Tâche à faire 1:
Recopiez le texte sur le nucléaire en Suisse depuis « Aussitôt déposée, cette » jusqu'à « Évidemment sans nucléaire. » inclus.
Tâche à faire 2:
Dans le texte sur le nucléaire en Suisse, présentez sous forme de liste les faits principaux du paragraphe qui commence par « En mai 2017, le peuple suisse ».
Tâche à faire 3:
Écrivez la suite du texte sur le débat nucléaire en Suisse, en partant de sa dernière phrase.

Texte à examiner:

•••

Leibstadt est la dernière centrale nucléaire construite en Suisse et entrée en fonction en 1984. Normalement elle devrait fonctionner jusqu'en 2034.

Alpiq

En mai 2017, le peuple suisse a accepté la Stratégie énergétique 2050, qui prévoit l'interdiction de construire de nouvelles centrales nucléaires par 58,2% des voix. Pour le lobby du nucléaire, ce fut un choc. Jusqu'ici, il avait le vent en poupe à Berne et devant le peuple. Mais l'accident de Fukushima en 2011 a frappé les esprits. Le Conseil fédéral, Doris Leuthard en particulier, et le Parlement ont changé de cap. L'abandon du nucléaire a été scellé par une alliance entre le PDC (le Centre) et la gauche. 

Avant 2017, le lobby du nucléaire avait remporté quasi tous ses combats, sauf celui contre l'initiative pour un moratoire de 10 ans sur les constructions en 1990. En 2017, ce lobby avait donc perdu une bataille qui semblait être décisive. Mais, comme souvent en Suisse, tout peut être remis sur la table. Faire et défaire, c'est toujours travailler.

Pénurie et climat

Vendredi, un comité bourgeois a déposé à la Chancellerie fédérale une initiative populaire qui veut autoriser à nouveau la construction de nouvelles installations nucléaires. Dans leurs arguments figurent les risques de pénurie, la sécurité de l'approvisionnement indigène en hiver et même la cause climatique récupérée par des élus UDC.

Aussitôt déposée, cette initiative s'est prise une volée de bois vert du côté par les milieux écologistes, le PS et les Verts. Ces derniers déposeront jeudi prochain leur initiative populaire pour un fond climat afin de développer les énergies renouvelables. Évidemment sans nucléaire.

•••

Informations fournies:
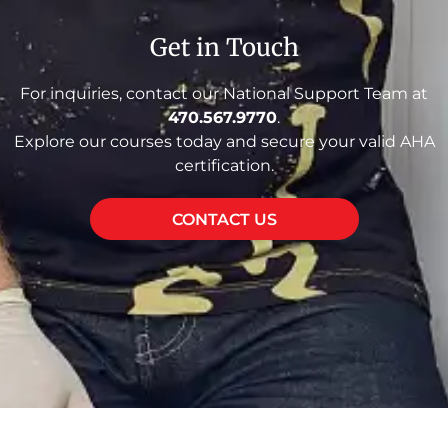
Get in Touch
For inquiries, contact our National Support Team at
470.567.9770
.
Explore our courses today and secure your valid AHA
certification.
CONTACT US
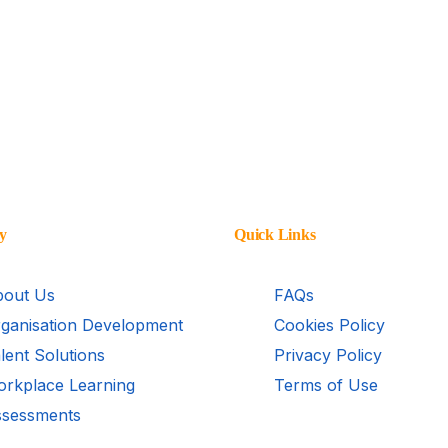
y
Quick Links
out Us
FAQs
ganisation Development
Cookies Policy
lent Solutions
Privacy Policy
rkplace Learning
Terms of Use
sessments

•••

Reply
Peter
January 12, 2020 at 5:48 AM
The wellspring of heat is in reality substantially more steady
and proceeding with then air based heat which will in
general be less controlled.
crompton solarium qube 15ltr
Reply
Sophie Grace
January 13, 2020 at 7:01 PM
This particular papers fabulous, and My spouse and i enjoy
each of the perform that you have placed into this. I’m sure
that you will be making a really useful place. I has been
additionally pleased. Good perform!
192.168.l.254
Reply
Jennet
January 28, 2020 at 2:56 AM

•••

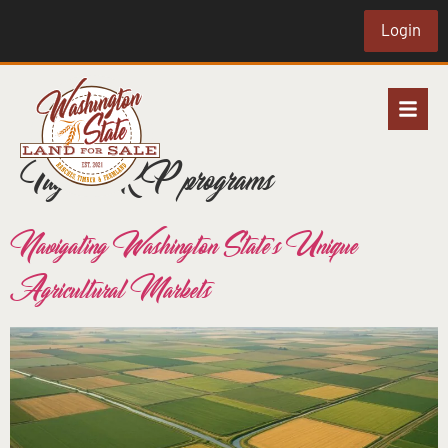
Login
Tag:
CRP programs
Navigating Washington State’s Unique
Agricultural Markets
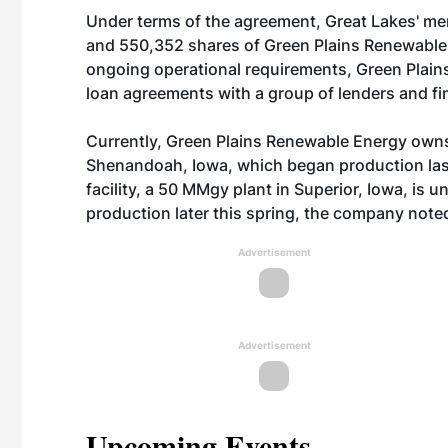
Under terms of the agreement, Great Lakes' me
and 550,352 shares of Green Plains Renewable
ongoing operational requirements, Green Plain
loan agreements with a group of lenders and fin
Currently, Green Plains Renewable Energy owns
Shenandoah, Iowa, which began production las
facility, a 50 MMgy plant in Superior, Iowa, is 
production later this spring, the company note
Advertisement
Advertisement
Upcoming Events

•••

Zone de réponse 1:
Aussitôt déposée, cette initiative s'est prise une volée de bois vert du côté par les milieux écologistes, le PS et les Verts. Ces derniers déposeront jeudi prochain leur initiative populaire pour un fond climat afin de développer les énergies renouvelables. Évidemment sans nucléaire.

Zone de réponse 2:
- En mai 2017, le peuple suisse a accepté par 58,2 % des voix la Stratégie énergétique 2050, qui prévoit l'interdiction de construire de nouvelles centrales nucléaires.
- Ce vote a été un choc pour le lobby du nucléaire, jusque-là en position de force à Berne et devant le peuple.
- L'accident de Fukushima en 2011 avait frappé les esprits.
- Le Conseil fédéral, en particulier Doris Leuthard, et le Parlement ont changé de cap.
- L'abandon du nucléaire a été scellé par une alliance entre le PDC (le Centre) et la gauche.

Zone de réponse 3:
Rösti bienveillant

Comme l'initiative des pronucléaires a été déposée, le peuple va très certainement devoir voter dans trois ou quatre ans. D'ici là, son lobby va redéployer toute son énergie pour convaincre le peuple de changer d'avis dix ans après. Il pourra compter sur le conseiller fédéral Albert Rösti, qui a toujours dit ne vouloir fermer la porte à aucune énergie.

Et le Parlement ? En décembre dernier, le Conseil national a refusé une proposition du PLR, par 101 voix contre 90, d'inclure la construction de nouvelles centrales nucléaires dans la révision de la loi sur l’énergie. C'était un test. Les élus de l'UDC et du PLR n'ont pas réussi à convaincre suffisamment ceux du Centre de les suivre. Mais de peu.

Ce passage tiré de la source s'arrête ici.